Hay que decidir si España tiene himno o sintonía
Cantar o no cantar, esa es la cuestión
A principios de los años setenta un argentino, Waldo de los Ríos, hizo unos arreglos nada menos que a la Novena sinfonía de Beethoven. Un joven cantante español al que le tiraba el rock interpretó esa canción en su segundo álbum. Contra todo pronóstico —o seguramente no tanto dada la calidad del compositor, del arreglista y del cantante—, aquella canción de Miguel Ríos se convirtió en un éxito mundial. Fue número uno en Alemania, Austria, Australia y Estados Unidos y estuvo entre los diez primeros puestos en Francia y en Holanda. En 1971, con medio mundo tarareando la pieza, el Consejo de Europa propuso adoptar la melodía como himno europeo. Posteriormente, el mítico director austriaco Herbert von Karajan escribió tres arreglos para solo de piano, viento y orquesta sinfónica. Y en 1985, los jefes de Estado y Gobierno de la Unión Europea acordaron que fuera el himno de Europa. De modo que entre un genio alemán, un músico argentino, un rockero español —granaíno— y un director de orquesta austriaco se creó el himno del proyecto de integración democrática más importante del mundo.

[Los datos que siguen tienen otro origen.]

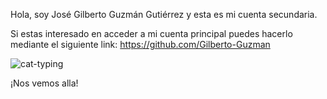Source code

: Hola, soy José Gilberto Guzmán Gutiérrez y esta es mi cuenta secundaria.

Si estas interesado en acceder a mi cuenta principal puedes hacerlo mediante el siguiente link:
https://github.com/Gilberto-Guzman

![cat-typing](https://user-images.githubusercontent.com/92352192/173468500-01a8cf34-74c6-47ab-965e-edde98672415.gif)

¡Nos vemos alla!
<!---
- 👋 Hi, I’m @Gil987654321
- 👀 I’m interested in ...
- 🌱 I’m currently learning ...
- 💞️ I’m looking to collaborate on ...
- 📫 How to reach me ...

Hello, I am José Gilberto Guzmán Gutiérrez and this is my student account. 

If you're interested on access to my main account, please click the following link:
https://github.com/Gilberto-Guzman

¡No vale la pena lamentarse porque debes de esforzarte hasta que no haya pastel!


Gil987654321/Gil987654321 is a ✨ special ✨ repository because its `README.md` (this file) appears on your GitHub profile.
You can click the Preview link to take a look at your changes.
--->
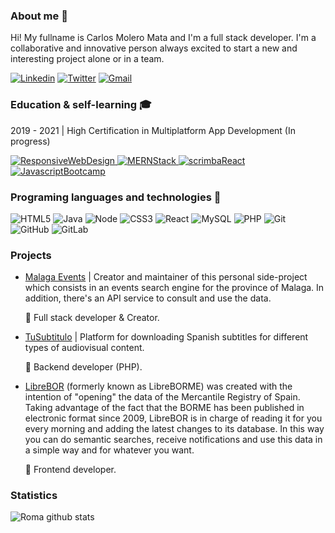 ### About me 👋

Hi! My fullname is Carlos Molero Mata and I'm a full stack developer. I'm a collaborative and innovative person always excited to start a new and interesting project alone or in a team.

[![Linkedin](https://img.shields.io/badge/LinkedIn%20Profile-0954a5?logo=linkedin)](https://www.linkedin.com/in/carlos-molero-mata-8a12111a3/)
[![Twitter](https://img.shields.io/badge/Twitter-66c7ff?logo=twitter)](https://twitter.com/Roma_Dev94)
[![Gmail](https://img.shields.io/badge/Contact%20me-ffffff?logo=gmail)](mailto:carlosrooma94@gmail.com)

### Education & self-learning :mortar_board:

2019 - 2021 | High Certification in Multiplatform App Development (In progress)

[![ResponsiveWebDesign](https://img.shields.io/badge/Responsive%20Web%20Design-949494?logo=freeCodeCamp) ](https://www.freecodecamp.org/certification/croma94/responsive-web-design)
[![MERNStack](https://img.shields.io/badge/MERN%20Stack-ffffff?logo=udemy) ](https://udemy-certificate.s3.amazonaws.com/image/UC-cb4de13e-8267-4b4d-8b1b-c861434f5ad6.jpg?v=1592783996000)
[![scrimbaReact](https://img.shields.io/badge/React%20Intermediate-000000?logo=react) ](https://scrimba.com/certificate/uEYNeqc3/glearnreact)
[![JavascriptBootcamp](https://img.shields.io/badge/Javascript%20Bootcamp-ffffff?logo=udemy) ](https://udemy-certificate.s3.amazonaws.com/image/UC-c9ef6ee8-fb98-41c8-985e-fce01a941fe9.jpg?v=1594401010000)
  

### Programing languages and technologies :rocket:

![HTML5](https://img.shields.io/badge/HTML5-ff9142?logo=html5)
![Java](https://img.shields.io/badge/Java-e66000?logo=java)
![Node](https://img.shields.io/badge/NodeJS-2eb800?logo=npm)
![CSS3](https://img.shields.io/badge/CSS3-0083f5?logo=css3)
![React](https://img.shields.io/badge/React-000000?logo=react)
![MySQL](https://img.shields.io/badge/MySQL-0065bd?logo=mysql)
![PHP](https://img.shields.io/badge/PHP-ffffff?logo=php)
![Git](https://img.shields.io/badge/Git-ffffff?logo=git)
![GitHub](https://img.shields.io/badge/Github-000000?logo=github)
![GitLab](https://img.shields.io/badge/Gitlab-ffffff?logo=gitlab)

### Projects

- [Malaga Events](https://www.mlgevents.art) | Creator and maintainer of this personal side-project which consists in an events search engine for the province of Malaga. In addition, there's an API service to consult and use the data.
 
  :briefcase: Full stack developer & Creator.

- [TuSubtitulo](https://www.tusubtitulo.com/index.php) | Platform for downloading Spanish subtitles for different types of audiovisual content.
 
  :briefcase: Backend developer (PHP).
  
- [LibreBOR](https://librebor.me) (formerly known as LibreBORME) was created with the intention of "opening" the data of the Mercantile Registry of Spain. Taking advantage of the fact that the BORME has been published in electronic format since 2009, LibreBOR is in charge of reading it for you every morning and adding the latest changes to its database. In this way you can do semantic searches, receive notifications and use this data in a simple way and for whatever you want.
 
  :briefcase: Frontend developer.

### Statistics

![Roma github stats](https://github-readme-stats.vercel.app/api?username=RomaDev94)

<!--
**RomaDev94/RomaDev94** is a ✨ _special_ ✨ repository because its `README.md` (this file) appears on your GitHub profile.

Here are some ideas to get you started:

- 🔭 I’m currently working on ...
- 🌱 I’m currently learning ...
- 👯 I’m looking to collaborate on ...
- 🤔 I’m looking for help with ...
- 💬 Ask me about ...
- 📫 How to reach me: ...
- 😄 Pronouns: ...
- ⚡ Fun fact: ...
-->
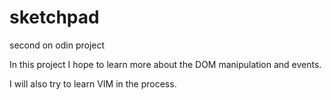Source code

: # sketchpad
second on odin project


In this project I hope to learn more about the DOM manipulation and events.

I will also try to learn VIM in the process.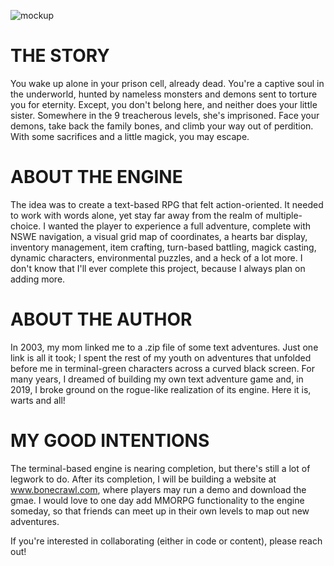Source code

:![mockup](https://user-images.githubusercontent.com/118931925/225080564-4f3dc3a7-49fb-4a86-9be0-c99801f23b87.png)


# THE STORY

You wake up alone in your prison cell, already dead. You're a captive soul in the underworld, hunted by nameless monsters and demons sent to torture you for eternity. Except, you don't belong here, and neither does your little sister. Somewhere in the 9 treacherous levels, she's imprisoned. Face your demons, take back the family bones, and climb your way out of perdition. With some sacrifices and a little magick, you may escape.


# ABOUT THE ENGINE 

The idea was to create a text-based RPG that felt action-oriented. It needed to work with words alone, yet stay far away from the realm of multiple-choice. I wanted the player to experience a full adventure, complete with NSWE navigation, a visual grid map of coordinates, a hearts bar display, inventory management, item crafting, turn-based battling, magick casting, dynamic characters, environmental puzzles, and a heck of a lot more. I don't know that I'll ever complete this project, because I always plan on adding more. 


# ABOUT THE AUTHOR

In 2003, my mom linked me to a .zip file of some text adventures. Just one link is all it took; I spent the rest of my youth on adventures that unfolded before me in terminal-green characters across a curved black screen. For many years, I dreamed of building my own text adventure game and, in 2019, I broke ground on the rogue-like realization of its engine. Here it is, warts and all! 


# MY GOOD INTENTIONS

The terminal-based engine is nearing completion, but there's still a lot of legwork to do. After its completion, I will be building a website at www.bonecrawl.com, where players may run a demo and download the gmae. I would love to one day add MMORPG functionality to the engine someday, so that friends can meet up in their own levels to map out new adventures. 

If you're interested in collaborating (either in code or content), please reach out!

Seguramente ninguno de ellos —menos tal vez Karajan, quien trabajó por encargo del Consejo de la UE— tenía en mente cuando componían, arreglaban o cantaban que estaban participando en un megaproyecto de construcción de identidad. Para ellos era música a la que cada uno en su estilo dedicó —y alguno afortunadamente dedica— su vida. Pero la música, como todo lo importante en la vida, no se puede vivir sin pasión. Si Beethoven hubiera compuesto de cualquier manera, De los Ríos y Karajan arreglado sin cuidado o Miguel Ríos cantado sin interés, Europa seguramente hoy tendría otro himno. O ninguno.
Los himnos son para cantarlos. Y con pasión. Esto lo sabían los antiguos griegos que entonaban el Peán antes de entrar en combate, más tarde los cristianos, que llevan dos mil años cantando himnos en el templo y después los padres de las naciones hijas de la Ilustración que quisieron dotar de vida a sus proyectos. Un himno, del tipo que sea, es antes que nada un canto coral. En todo el mundo se canta al pueblo, a la región y a la nación. Y, por supuesto, al equipo. Los únicos himnos que no se cantan son los de España, San Marino, Bosnia y Kosovo. Hasta la Champions tiene un himno oficial que se canta —“The Champioooons…”— y uno oficioso —We are the Champions—.
Marta Sánchez, madrileña de origen gallego, ha tomado un himno que oficialmente no tiene letra y ha compuesto una canción. Le ha hecho unos arreglos —ha transformado una marcha en una balada—, ha volcado en los versos una experiencia personal y le ha echado pasión. Antes ya lo hicieron un jienense, Joaquín Sabina, un bilbaíno, Jon Juaristi, un ciudadrealeño, Paulino Cubero, un gaditano, José María Pemán y un barcelonés, Eduardo Marquina.
¿Es necesaria una letra? Si queremos que España tenga un himno, sí. Si queremos que tenga una sintonía, no. Cantar o no cantar, esa es la cuestión. Nacional.